The mechanism depends on the attention mode:

  • Paged attention: sequences sharing a token prefix reuse the same reference-counted cache blocks; matching blocks of a new request are not recomputed.
  • Non-paged: completed sequences’ caches are kept whole; a new request whose tokens extend a cached sequence resumes from it. Beyond --prefix-cache-n device entries, the oldest caches are evicted (dropped, not offloaded); a later matching request re-prefills.

Memory planning for automatic device mapping

Section titled “Memory planning for automatic device mapping”

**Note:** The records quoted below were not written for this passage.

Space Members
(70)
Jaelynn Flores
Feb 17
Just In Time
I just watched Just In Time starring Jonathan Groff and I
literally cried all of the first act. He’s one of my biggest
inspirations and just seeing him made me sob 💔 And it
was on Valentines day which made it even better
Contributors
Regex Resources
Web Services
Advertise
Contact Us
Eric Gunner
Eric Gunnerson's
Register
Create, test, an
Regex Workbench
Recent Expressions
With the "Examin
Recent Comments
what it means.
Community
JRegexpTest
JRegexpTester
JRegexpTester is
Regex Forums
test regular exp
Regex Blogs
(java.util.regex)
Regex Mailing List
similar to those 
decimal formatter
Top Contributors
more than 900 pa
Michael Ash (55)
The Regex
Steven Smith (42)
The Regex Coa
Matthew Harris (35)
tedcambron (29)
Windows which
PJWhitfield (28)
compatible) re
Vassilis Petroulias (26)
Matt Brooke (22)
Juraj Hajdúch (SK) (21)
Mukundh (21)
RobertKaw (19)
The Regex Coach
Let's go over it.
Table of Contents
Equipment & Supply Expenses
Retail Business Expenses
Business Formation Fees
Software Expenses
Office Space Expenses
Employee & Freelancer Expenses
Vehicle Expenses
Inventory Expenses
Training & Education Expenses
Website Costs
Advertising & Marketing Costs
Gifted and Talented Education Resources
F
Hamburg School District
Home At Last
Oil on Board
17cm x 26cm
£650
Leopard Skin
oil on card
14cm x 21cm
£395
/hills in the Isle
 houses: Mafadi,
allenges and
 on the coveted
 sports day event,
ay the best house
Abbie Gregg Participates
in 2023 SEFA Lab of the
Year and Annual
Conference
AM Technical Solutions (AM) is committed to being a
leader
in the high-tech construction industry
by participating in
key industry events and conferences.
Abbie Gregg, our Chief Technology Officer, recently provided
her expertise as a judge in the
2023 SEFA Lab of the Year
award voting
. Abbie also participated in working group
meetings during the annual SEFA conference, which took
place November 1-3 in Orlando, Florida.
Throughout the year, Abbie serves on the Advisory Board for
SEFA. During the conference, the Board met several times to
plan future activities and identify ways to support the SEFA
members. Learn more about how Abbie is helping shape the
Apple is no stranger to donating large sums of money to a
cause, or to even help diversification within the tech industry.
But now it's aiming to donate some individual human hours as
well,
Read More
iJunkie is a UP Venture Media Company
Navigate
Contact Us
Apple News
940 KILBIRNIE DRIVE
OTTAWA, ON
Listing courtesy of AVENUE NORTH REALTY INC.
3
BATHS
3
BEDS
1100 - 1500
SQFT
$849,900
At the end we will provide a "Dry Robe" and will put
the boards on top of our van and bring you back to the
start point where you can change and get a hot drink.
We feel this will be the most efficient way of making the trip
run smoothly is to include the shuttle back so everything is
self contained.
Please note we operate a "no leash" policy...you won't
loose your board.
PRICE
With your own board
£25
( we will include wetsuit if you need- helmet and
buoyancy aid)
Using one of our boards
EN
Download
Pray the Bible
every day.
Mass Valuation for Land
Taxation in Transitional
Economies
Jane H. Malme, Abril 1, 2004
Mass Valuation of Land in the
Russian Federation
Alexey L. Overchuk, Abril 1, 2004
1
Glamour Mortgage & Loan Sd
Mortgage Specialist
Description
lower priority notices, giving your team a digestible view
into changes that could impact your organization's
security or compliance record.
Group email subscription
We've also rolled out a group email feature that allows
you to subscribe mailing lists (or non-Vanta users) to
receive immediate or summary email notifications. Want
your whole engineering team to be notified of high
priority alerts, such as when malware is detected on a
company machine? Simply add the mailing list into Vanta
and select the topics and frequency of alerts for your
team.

Automatic device mapping reserves activation and KV memory for a worst case you declare: --max-seq-len (default 4096) and --max-batch-size (default 1). If you expect long prompts or large batches, raise these so layers are not placed too greedily; if memory is tight, the defaults already keep reservations small. See distributed inference for manual placement.

On CUDA, two decode fast paths are on by default and need no tuning: FlashInfer paged kernels and CUDA decode graphs. They exist as env-var switches (MISTRALRS_FLASHINFER_DECODE, MISTRALRS_CUDA_GRAPHS) only for debugging and benchmarking comparisons; details on the paged attention page.

Quantization is the other big throughput lever, traded against quality: see quantize a model.